What happens if proteins don't fold correctly? Diseases such as Alzheimer's disease, cystic fibrosis, BSE (Mad Cow disease), an inherited form of emphysema, and even many cancers are believed to result from protein misfolding.
When proteins misfold, they can clump together ("aggregate"). These clumps can often gather in the brain, where they are believed to cause the symptoms of Mad Cow or Alzheimer's disease.
PROTEIN FOLDING AND NANOTECHNOLOGY: Building man made machines on the nanoscale
In addition to biomedical applications, learning about how proteins fold will also teach us how to design our own protein-sized "nanomachines" to do similar tasks. Of course, before nanomachines can carry out any activity, they must also be assembled.
WHY IS PROTEIN FOLDING SO DIFFICULT TO UNDERSTAND?
It's amazing that not only do proteins self-assemble -- fold -- but they do so amazingly quickly: some as fast as a millionth of a second. While this time is very fast on a person's timescale, it's remarkably long for computers to simulate.

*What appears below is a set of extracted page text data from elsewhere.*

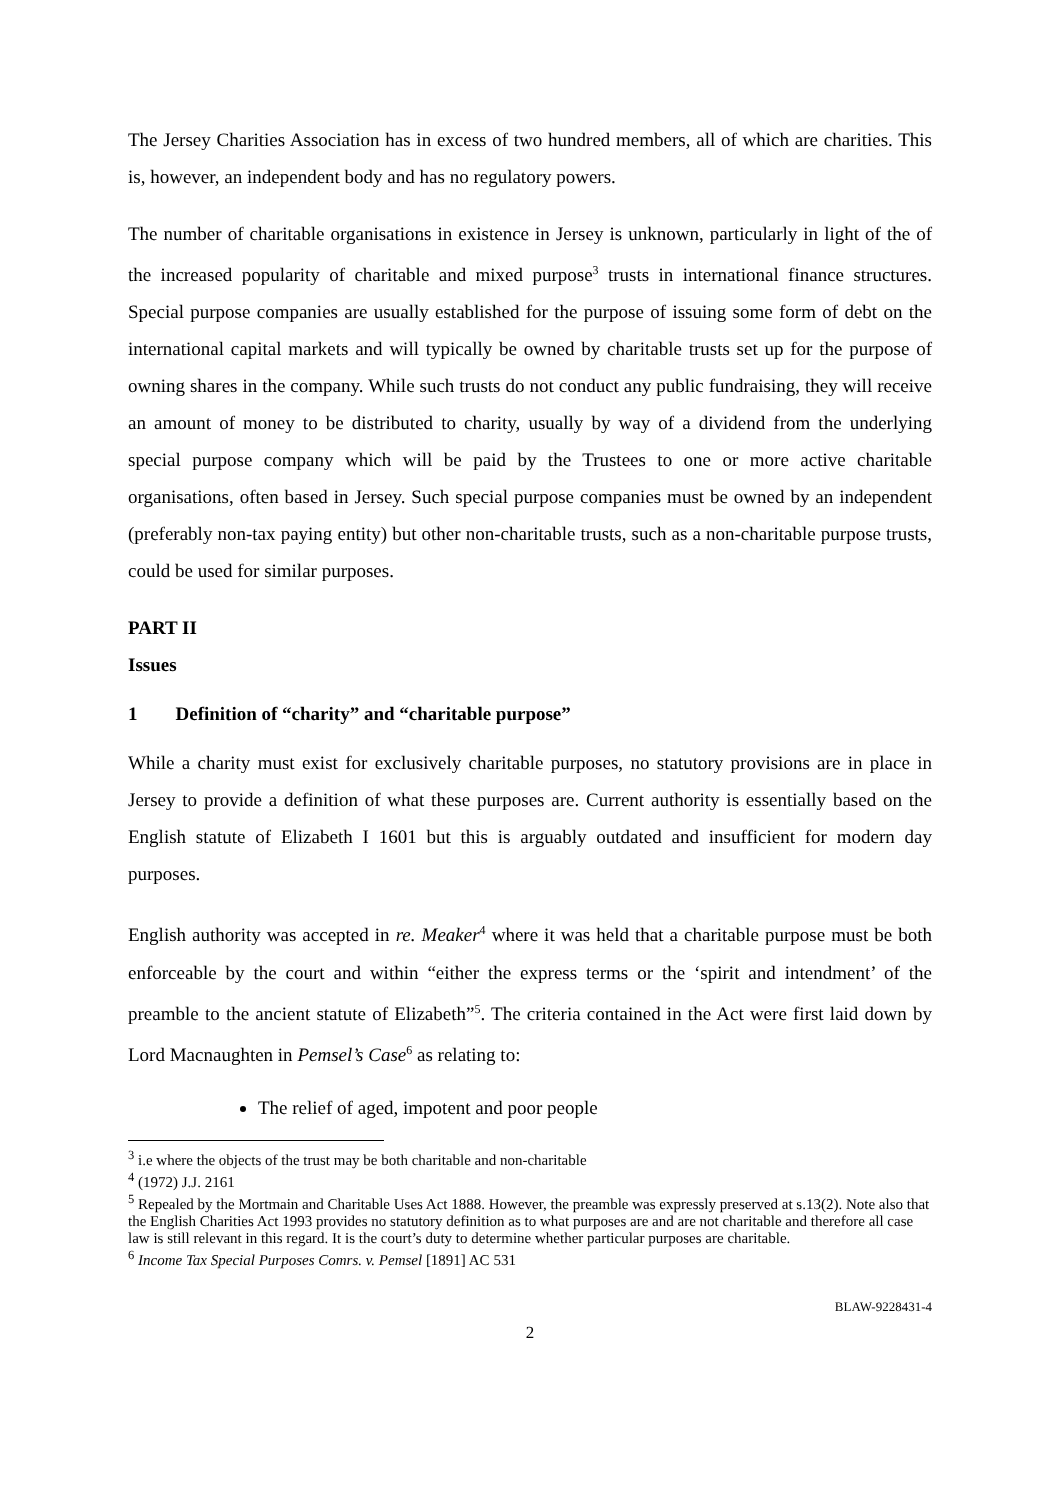The Jersey Charities Association has in excess of two hundred members, all of which are charities. This is, however, an independent body and has no regulatory powers.
The number of charitable organisations in existence in Jersey is unknown, particularly in light of the of the increased popularity of charitable and mixed purpose<sup>3</sup> trusts in international finance structures. Special purpose companies are usually established for the purpose of issuing some form of debt on the international capital markets and will typically be owned by charitable trusts set up for the purpose of owning shares in the company. While such trusts do not conduct any public fundraising, they will receive an amount of money to be distributed to charity, usually by way of a dividend from the underlying special purpose company which will be paid by the Trustees to one or more active charitable organisations, often based in Jersey. Such special purpose companies must be owned by an independent (preferably non-tax paying entity) but other non-charitable trusts, such as a non-charitable purpose trusts, could be used for similar purposes.
PART II
Issues
1 Definition of “charity” and “charitable purpose”
While a charity must exist for exclusively charitable purposes, no statutory provisions are in place in Jersey to provide a definition of what these purposes are. Current authority is essentially based on the English statute of Elizabeth I 1601 but this is arguably outdated and insufficient for modern day purposes.
English authority was accepted in re. Meaker<sup>4</sup> where it was held that a charitable purpose must be both enforceable by the court and within “either the express terms or the ‘spirit and intendment’ of the preamble to the ancient statute of Elizabeth”<sup>5</sup>. The criteria contained in the Act were first laid down by Lord Macnaughten in Pemsel’s Case<sup>6</sup> as relating to:
The relief of aged, impotent and poor people
<sup>3</sup> i.e where the objects of the trust may be both charitable and non-charitable
<sup>4</sup> (1972) J.J. 2161
<sup>5</sup> Repealed by the Mortmain and Charitable Uses Act 1888. However, the preamble was expressly preserved at s.13(2). Note also that the English Charities Act 1993 provides no statutory definition as to what purposes are and are not charitable and therefore all case law is still relevant in this regard. It is the court’s duty to determine whether particular purposes are charitable.
<sup>6</sup> Income Tax Special Purposes Comrs. v. Pemsel [1891] AC 531
BLAW-9228431-4
2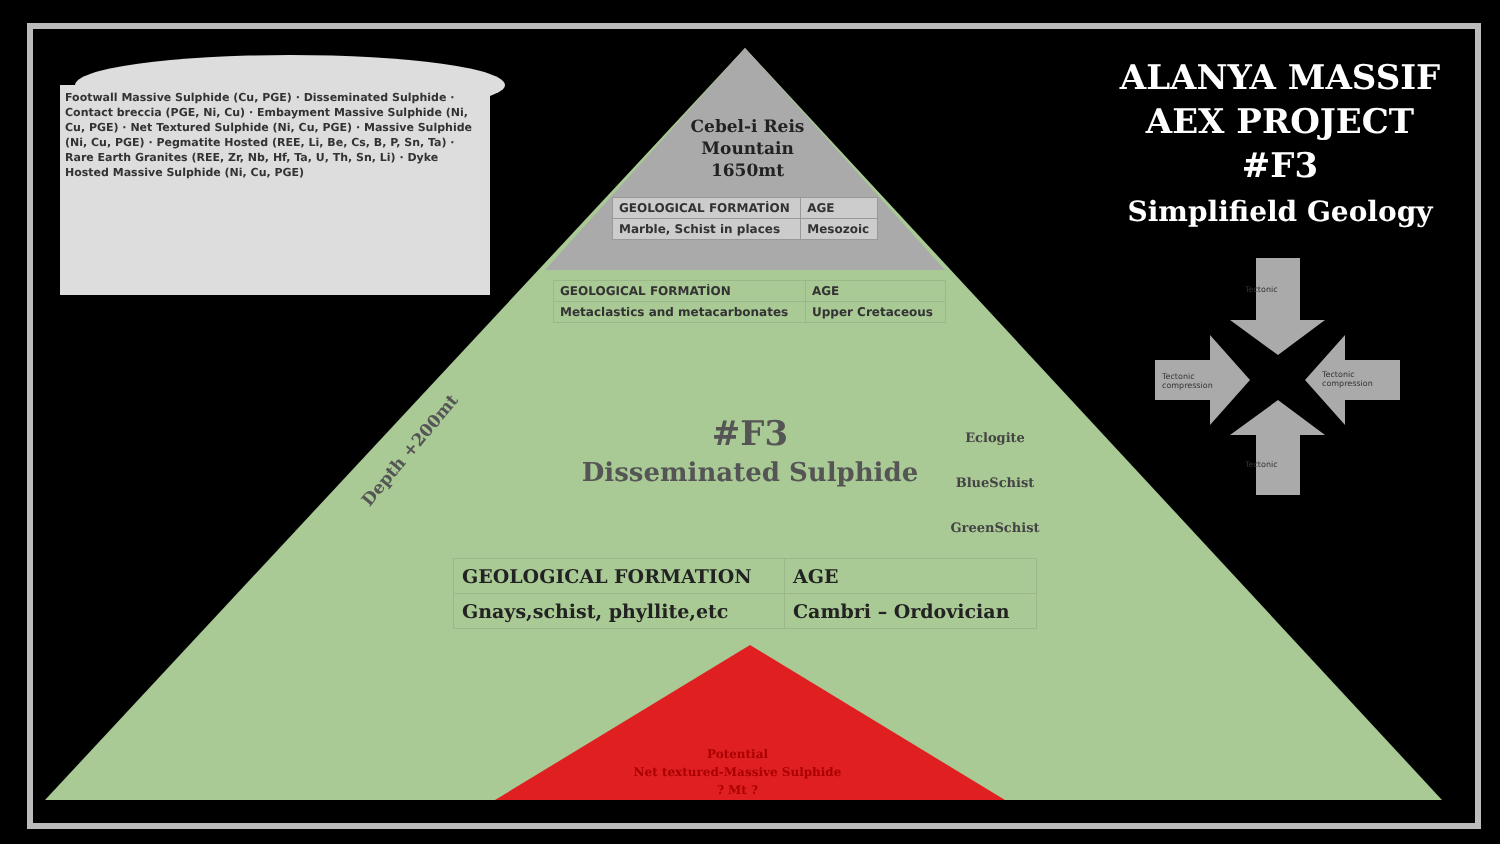Footwall Massive Sulphide (Cu, PGE) · Disseminated Sulphide · Contact breccia (PGE, Ni, Cu) · Embayment Massive Sulphide (Ni, Cu, PGE) · Net Textured Sulphide (Ni, Cu, PGE) · Massive Sulphide (Ni, Cu, PGE) · Pegmatite Hosted (REE, Li, Be, Cs, B, P, Sn, Ta) · Rare Earth Granites (REE, Zr, Nb, Hf, Ta, U, Th, Sn, Li) · Dyke Hosted Massive Sulphide (Ni, Cu, PGE)
ALANYA MASSIF
AEX PROJECT
#F3
Simplifield Geology
Cebel-i Reis
Mountain
1650mt
| GEOLOGICAL FORMATİON | AGE |
| --- | --- |
| Marble, Schist in places | Mesozoic |
| GEOLOGICAL FORMATİON | AGE |
| --- | --- |
| Metaclastics and metacarbonates | Upper Cretaceous |
#F3
Disseminated Sulphide
Depth +200mt
Eclogite
BlueSchist
GreenSchist
| GEOLOGICAL FORMATION | AGE |
| --- | --- |
| Gnays,schist, phyllite,etc | Cambri – Ordovician |
Potential
Net textured-Massive Sulphide
? Mt ?
Tectonic
Tectonic
compression
Tectonic
compression
Tectonic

In fact, it takes about a day to simulate a nanosecond (1/1,000,000,000 of a second). Unfortunately, proteins fold on the tens of microsecond timescale (10,000 nanoseconds). Thus, it would take 10,000 CPU days to simulate folding -- i.e. it would take 30 CPU years! That's a long time to wait for one result!
A SOLUTION: DISTRIBUTED DYNAMICS
To solve the protein folding problem, we need to break the microsecond barrier. Our group has developed multiple new ways to simulate protein folding which can break the microsecond barrier by dividing the work between multiple processors in a new way -- with a near linear speed up in the number of processors. Thus, with power of Folding@Home (over 100,000 processors), we have successfully smashed the microsecond barrier, simulating milliseconds of folding time and helped to unlock the mystery of how proteins fold.
WHAT HAVE WE DONE SO FAR AND WHERE ARE WE GOING?
Folding@Home has been a success. We have folded several small, fast folding proteins, with experimental validation of our method. We are now working to further develop our method, and to apply it to more complex and interesting proteins and protein folding and misfolding questions.
Since then, Folding@Home has studied more complex proteins, reporting on the folding of many proteins on the microsecond timescale, including BBA5, the villin headpiece, Trp Cage, among others.
More recently, we have been putting a great deal of effort into studying proteins relevant for diseases, such as Alzheimer's, Hunntington's, and Osteogenesis Imperfecta.